While on a return with the hearse driver the other day, I was asked a question about my day ahead. When I told him my next task that Saturday was a revision toward greater clarity of my Sunday sermon, he wanted to know what that meant. I explained to him the pattern of setting a series well in advance, then the weekly research and study Sunday afternoon – Tuesday, setting the outline by Tuesday night, the first draft writing on Wednesday – Thursday. The day off to let it “marinate” on Friday and back to Saturday revision. I then summed it all up with a Latin quote ars est celare artem (I did translate it), “true art is to conceal art.” Unsatisfied to finish with that, I went further to explain how I did not keep these disciplines to respect the art of preaching, but that I kept them to respect the Word of God itself that was preached.

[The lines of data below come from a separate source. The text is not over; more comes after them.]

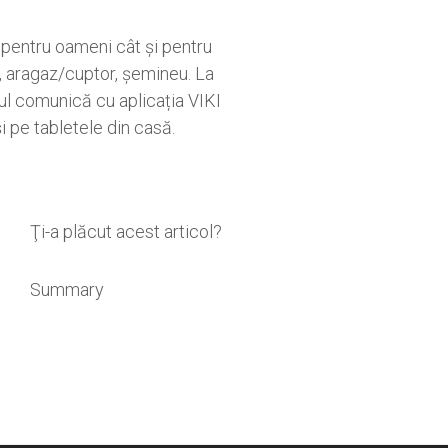
t pentru oameni cât și pentru
, aragaz/cuptor, șemineu. La
ul comunică cu aplicația VIKI
i pe tabletele din casă.
Ţi-a plăcut acest articol?
Summary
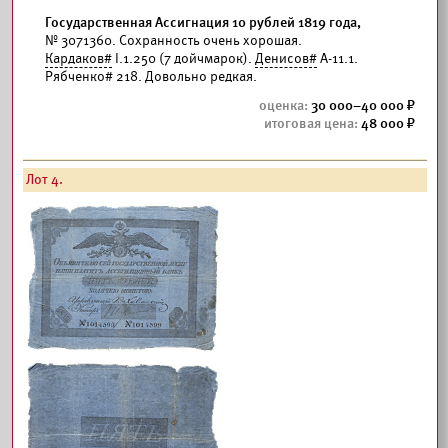
Государственная Ассигнация 10 рублей 1819 года,
№ 3071360. Сохранность очень хорошая.
Кардаков#
I.1.250 (7 дойчмарок).
Денисов#
А-11.1.
Рябченко# 218. Довольно редкая.
30 000–40 000
48 000
Лот 4.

It is not the power of my preaching, but the power of the Word of God, preached.
Preaching is, as John Stott put it, “between two worlds.” It requires you to stand up and speak with authority and pointed passion to people who may well be your intellectual and spiritual betters or worse, you may think that you yourself are their intellectual and spiritual betters. But a man who has confidence in the word of God has everything he needs for the task. Here’s how Herman Bavinck put it in his magisterial and now every volume available in English, Reformed Dogmatics:
For if a minister is not convinced of the divine truth of the word he preaches, his preaching loses all authority, influence, and power. If he is not able to bring a message from God, who then gives him the right to act on behalf of people of like nature with himself? Who gives him the freedom to put himself in the pulpit [a few feet] above them, to speak to them about the highest interest of their soul and life and even to proclaim to them their eternal weal or woe? Who would dare, who would be able to do this, unless he has a word of God to proclaim?
Herman Bavinck, Reformed Dogmatics, vol. 1 (p. 461)

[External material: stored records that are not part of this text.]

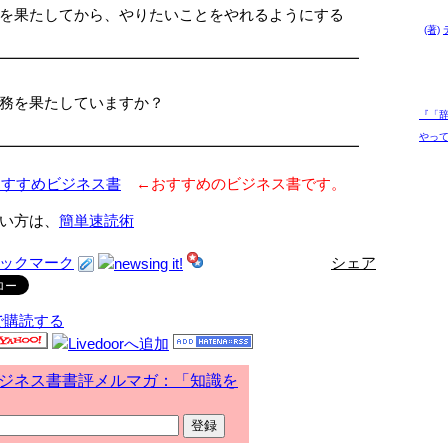
を果たしてから、やりたいことをやれるようにする
(著)
━━━━━━━━━━━━━━━━━━━━━━━━
務を果たしていますか？
『「辞
やって
━━━━━━━━━━━━━━━━━━━━━━━━
おすすめビジネス書
←おすすめのビジネス書です。
い方は、
簡単速読術
シェア
で購読する
ジネス書書評メルマガ：「知識を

Indeed, “Who would dare, who would be able to do this, unless he has a word of God to proclaim?” Confidence in the power of the Word of God preached will, as you love your Savior and you love your people, automatically raise your intensity and your standard of preparation like an unintentional by-product.
In every biography I have read of the great pastor-preachers of the past, I have noted how all were unsatisfied with their preaching. That’s not ego, that’s humility. When you become aware how deep, deep down a sinner you really are and how deep, deep down your Savior had to reach to pull you from the pit and set you on a rock, you are not the same preacher. It is amazement, awe, and gratitude in your own redemption by grace alone that pull you toward preparation and the pulpit, “…we make it our aim to please him. For we must all appear before the judgment seat of Christ…” (2 Corinthians 5.9-10a).